After the Smyrnovsky-Stewart meeting, British Government sources insisted that there was no basis for reports that the Soviets had asked for a Four Power Conference on the Middle East. The sources said the Soviets had never made such a proposal but they admitted that representatives of the United States, the Soviet Union, Britain and France had been in contact in New York recently but they insisted also that the discussions there concerned only “ad hoc” issues of the Mideast conflict.

Sources in Paris said Zorin had presented to Gen. de Gaulle a Soviet proposal in support of the French plan for a Four Power conference. The Soviet envoy said after the meeting that The position of the USSR is now nearly identical with that of the French.” French sources said that preliminary talks for such a conference could begin within a few days with the participation of the Johnson Administration and added that they understood that sources close to Richard M. Nixon believed that the President-elect was willing to continue soon talks-after Jan, 20 and to accept commitments made before the change over in Washington, if the talks did get underway. Israeli circles in Paris reportedly were bitter over Gen. de Gaulle’s surprise denunciation, at his New Year reception to the diplomatic corps in Paris, of Israel’s raid last Saturday night on the Beirut Airport. The Israelis emphasized that in none of his recent speeches has the French President made any reference to the possibility of associating Israel, Jordan and Egypt with the proposed Four Power talks, as French Foreign Minister Michel Debre had done in proposing such talks on the Middle East.

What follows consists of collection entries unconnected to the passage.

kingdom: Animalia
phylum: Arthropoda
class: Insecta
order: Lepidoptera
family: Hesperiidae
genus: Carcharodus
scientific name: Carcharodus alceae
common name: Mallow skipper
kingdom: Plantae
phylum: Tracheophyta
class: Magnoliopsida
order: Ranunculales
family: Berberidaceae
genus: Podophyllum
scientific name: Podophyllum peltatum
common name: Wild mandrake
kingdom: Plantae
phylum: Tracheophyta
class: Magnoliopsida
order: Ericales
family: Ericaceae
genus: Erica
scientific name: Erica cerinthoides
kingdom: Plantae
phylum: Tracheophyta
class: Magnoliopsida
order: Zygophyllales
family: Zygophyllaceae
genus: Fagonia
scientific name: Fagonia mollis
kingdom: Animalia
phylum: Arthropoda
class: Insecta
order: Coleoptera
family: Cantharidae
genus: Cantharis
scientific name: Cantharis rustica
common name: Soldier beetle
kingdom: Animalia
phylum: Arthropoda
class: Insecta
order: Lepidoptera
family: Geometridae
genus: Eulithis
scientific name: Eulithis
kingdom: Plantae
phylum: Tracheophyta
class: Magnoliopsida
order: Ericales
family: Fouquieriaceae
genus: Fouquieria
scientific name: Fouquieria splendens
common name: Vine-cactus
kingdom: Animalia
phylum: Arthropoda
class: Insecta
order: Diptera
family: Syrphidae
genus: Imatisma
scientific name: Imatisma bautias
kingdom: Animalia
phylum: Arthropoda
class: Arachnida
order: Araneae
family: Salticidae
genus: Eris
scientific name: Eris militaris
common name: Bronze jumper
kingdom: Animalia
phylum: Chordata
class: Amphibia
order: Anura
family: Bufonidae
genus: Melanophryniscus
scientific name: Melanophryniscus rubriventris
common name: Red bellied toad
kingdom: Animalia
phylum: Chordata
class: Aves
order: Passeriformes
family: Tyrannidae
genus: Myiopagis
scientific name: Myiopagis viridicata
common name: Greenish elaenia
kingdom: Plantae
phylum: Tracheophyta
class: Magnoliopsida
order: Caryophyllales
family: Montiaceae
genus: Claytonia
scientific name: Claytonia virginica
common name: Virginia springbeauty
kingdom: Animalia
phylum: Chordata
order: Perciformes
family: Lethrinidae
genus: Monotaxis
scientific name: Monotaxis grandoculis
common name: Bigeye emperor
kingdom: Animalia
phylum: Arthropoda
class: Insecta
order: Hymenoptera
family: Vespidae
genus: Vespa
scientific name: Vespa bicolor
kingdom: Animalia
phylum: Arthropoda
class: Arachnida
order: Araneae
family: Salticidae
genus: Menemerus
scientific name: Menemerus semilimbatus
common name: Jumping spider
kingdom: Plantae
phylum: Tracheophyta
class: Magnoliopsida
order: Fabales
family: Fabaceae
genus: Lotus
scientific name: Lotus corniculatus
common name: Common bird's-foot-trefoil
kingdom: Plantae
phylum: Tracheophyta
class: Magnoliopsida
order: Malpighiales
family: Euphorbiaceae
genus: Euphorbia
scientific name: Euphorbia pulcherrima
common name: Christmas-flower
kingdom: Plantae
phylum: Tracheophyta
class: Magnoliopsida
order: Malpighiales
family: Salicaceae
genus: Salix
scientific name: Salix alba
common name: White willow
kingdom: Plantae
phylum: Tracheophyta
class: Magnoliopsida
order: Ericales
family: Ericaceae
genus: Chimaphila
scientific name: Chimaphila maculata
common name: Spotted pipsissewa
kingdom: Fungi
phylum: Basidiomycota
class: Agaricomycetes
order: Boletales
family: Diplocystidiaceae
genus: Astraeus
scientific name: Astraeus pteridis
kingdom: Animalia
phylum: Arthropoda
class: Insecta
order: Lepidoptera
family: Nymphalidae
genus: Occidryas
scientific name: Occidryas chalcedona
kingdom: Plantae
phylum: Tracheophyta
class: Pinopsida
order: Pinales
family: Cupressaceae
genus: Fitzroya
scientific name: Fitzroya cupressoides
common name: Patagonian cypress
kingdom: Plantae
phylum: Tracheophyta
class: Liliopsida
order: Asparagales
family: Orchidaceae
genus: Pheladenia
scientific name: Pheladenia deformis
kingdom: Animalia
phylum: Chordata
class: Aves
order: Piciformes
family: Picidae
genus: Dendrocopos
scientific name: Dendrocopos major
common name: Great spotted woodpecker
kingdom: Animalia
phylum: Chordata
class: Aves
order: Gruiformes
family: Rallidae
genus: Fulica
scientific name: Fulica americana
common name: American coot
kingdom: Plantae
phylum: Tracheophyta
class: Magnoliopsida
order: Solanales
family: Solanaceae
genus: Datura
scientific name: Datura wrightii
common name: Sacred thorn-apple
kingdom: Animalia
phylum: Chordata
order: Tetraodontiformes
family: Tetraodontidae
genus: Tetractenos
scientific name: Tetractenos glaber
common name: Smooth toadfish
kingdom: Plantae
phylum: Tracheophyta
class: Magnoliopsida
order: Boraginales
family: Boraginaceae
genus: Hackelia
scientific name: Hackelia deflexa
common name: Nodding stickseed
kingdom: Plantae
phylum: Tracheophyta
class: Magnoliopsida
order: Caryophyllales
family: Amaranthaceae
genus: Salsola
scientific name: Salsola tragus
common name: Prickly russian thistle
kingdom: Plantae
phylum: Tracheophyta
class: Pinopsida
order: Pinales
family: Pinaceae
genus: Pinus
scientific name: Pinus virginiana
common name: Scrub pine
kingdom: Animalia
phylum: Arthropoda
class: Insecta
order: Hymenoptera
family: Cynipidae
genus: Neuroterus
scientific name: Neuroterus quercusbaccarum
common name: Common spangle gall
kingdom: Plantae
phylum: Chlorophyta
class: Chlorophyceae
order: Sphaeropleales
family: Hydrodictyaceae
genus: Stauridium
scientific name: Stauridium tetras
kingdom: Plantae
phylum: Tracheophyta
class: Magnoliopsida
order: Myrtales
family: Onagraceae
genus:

Despite the general Western denials, reports persisted that the Soviets wanted four-power agreement on an imposed settlement to end the danger of a possible new war in the Middle East. British sources said Britain remained committed to the peace-seeking mission of Dr. Gunnar V. Jarring under a United Nations Security Council resolution of Nov. 22, 1967. It was generally believed that the Soviet plan calls for Israeli withdrawal from the occupied Arab territories as the first step in implementing the Council resolution. Israel has made it plain it will not accept such an approve.

The Pope made his suggestion in an interview published today in the Turin newspaper, La Stampa, in which he said, in reference to the Beirut raid that “we passed a really dark day” and that peace in the Middle East could be born “only from generosity, from the general will to interrupt the chain of violence, perhaps from the agreed intervention of the Great Powers.”